Updated on 18 June 2013
PricewaterhouseCoopers (PwC) reports that M&A activities in Korea pharmaceutical industry has dipped over the last five years due to uncertainty of sales growth through alliances and expansion of product portfolios. M&A is not attracting enough companies to bring more deals on the table and there is unavailability of funding and cash among domestic companies for acquisition. PwC mentions that average market capitalization of listed pharmaceutical companies in Korea is approximately $250 million, while average market capitalization without the top five listed pharmaceutical companies is approximately $137 million. In order to acquire 40-50 percent of the shares of a Korean pharma company, an acquirer would need approximately $55 million. PwC mentions that though most of the pharmaceutical companies are family owned, more M&A deals between foreign and domestic companies would be visible in coming years due to globalization.
Bright year ahead
In the current scenario where pharmaceutical companies are sitting on a patent cliff, while the drug pipeline is getting exhausted, the big players of the industry will have to look for acquisition strategies to enrich the shrinking possibilities in the sector.

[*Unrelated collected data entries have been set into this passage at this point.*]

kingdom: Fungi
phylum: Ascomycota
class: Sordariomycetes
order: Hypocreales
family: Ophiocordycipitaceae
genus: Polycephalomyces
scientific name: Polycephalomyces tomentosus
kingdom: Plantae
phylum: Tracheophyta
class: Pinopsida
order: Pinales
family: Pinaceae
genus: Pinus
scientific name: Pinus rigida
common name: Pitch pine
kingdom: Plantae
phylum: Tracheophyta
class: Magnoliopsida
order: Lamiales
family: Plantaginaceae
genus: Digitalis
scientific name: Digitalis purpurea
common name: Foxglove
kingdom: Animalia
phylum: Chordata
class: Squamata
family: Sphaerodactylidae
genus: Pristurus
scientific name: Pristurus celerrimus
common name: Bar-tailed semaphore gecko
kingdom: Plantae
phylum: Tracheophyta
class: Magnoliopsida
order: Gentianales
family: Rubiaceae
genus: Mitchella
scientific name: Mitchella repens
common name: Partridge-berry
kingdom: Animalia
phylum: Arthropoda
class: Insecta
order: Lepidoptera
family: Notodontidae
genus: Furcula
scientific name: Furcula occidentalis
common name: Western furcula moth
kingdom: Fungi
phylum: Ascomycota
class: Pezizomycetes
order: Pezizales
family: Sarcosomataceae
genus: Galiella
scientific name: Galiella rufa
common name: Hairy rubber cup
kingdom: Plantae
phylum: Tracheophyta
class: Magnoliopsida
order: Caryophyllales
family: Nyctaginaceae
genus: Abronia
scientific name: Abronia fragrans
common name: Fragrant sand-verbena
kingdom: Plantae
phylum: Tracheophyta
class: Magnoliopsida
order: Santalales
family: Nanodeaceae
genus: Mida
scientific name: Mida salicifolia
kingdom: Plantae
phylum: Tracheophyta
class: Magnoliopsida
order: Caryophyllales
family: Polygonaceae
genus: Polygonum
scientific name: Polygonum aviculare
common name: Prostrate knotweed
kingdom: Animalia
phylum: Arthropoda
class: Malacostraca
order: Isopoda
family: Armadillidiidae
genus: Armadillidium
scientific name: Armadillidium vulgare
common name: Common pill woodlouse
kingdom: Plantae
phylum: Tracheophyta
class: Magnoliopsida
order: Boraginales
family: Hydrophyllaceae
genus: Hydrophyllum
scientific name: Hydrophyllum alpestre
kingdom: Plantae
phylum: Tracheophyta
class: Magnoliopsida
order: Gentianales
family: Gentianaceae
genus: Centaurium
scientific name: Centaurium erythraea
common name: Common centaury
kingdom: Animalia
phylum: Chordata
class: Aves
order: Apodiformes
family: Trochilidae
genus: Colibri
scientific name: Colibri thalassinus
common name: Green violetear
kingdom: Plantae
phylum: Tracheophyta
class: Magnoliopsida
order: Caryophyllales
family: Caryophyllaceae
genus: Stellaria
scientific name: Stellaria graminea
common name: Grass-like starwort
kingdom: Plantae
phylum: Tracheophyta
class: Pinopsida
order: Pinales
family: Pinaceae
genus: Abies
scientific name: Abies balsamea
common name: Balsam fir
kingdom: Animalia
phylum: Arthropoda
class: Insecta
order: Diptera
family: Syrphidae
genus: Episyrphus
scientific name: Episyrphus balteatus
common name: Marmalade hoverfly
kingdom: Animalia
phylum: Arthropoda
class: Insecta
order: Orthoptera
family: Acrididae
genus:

A survey by KPMG has predicted that healthcare and pharmaceuticals will be the second highest sector to witness a boost in merger and acquisition activities (M&A) in the coming years.
PricewaterhouseCoopers (PwC) reports that during the first quarter of 2013, the total volume of pharmaceutical and life sciences deals increased by 48 percent as compared to the first quarter of 2012. Also, the total deal value more than doubled on the strength of several large divestitures that were completed during the quarter. These results signal a continuation of trends that were observed in the previous quarters, including the trend of companies seeking to unlock shareholder value through divestitures and a general resurgence of deal activity.
This trend is likely to continue for the remainder of 2013 as industry participants rely on M&A activity to achieve their growth strategies, including expanding their geographic reach and product offerings. The pharmaceutical segment recorded 12 transactions in the first quarter of 2013, up from five during the same quarter of 2012. PwC notes that the value of transactions carried out during the first quarter of 2013 rose by 137 percent to $2.9 billion, as compared to $1.2 billion for the same quarter of 2012. This indicates an increase in activities in neurodegenerative diseases including Parkinson's and Alzheimer's.
Meanwhile, the number of transactions in medical devices sector saw a decline during the first quarter of 2013. However, it might pick up in the latter half of 2013, as many companies seek to strengthen their existing product portfolios and enter into new markets.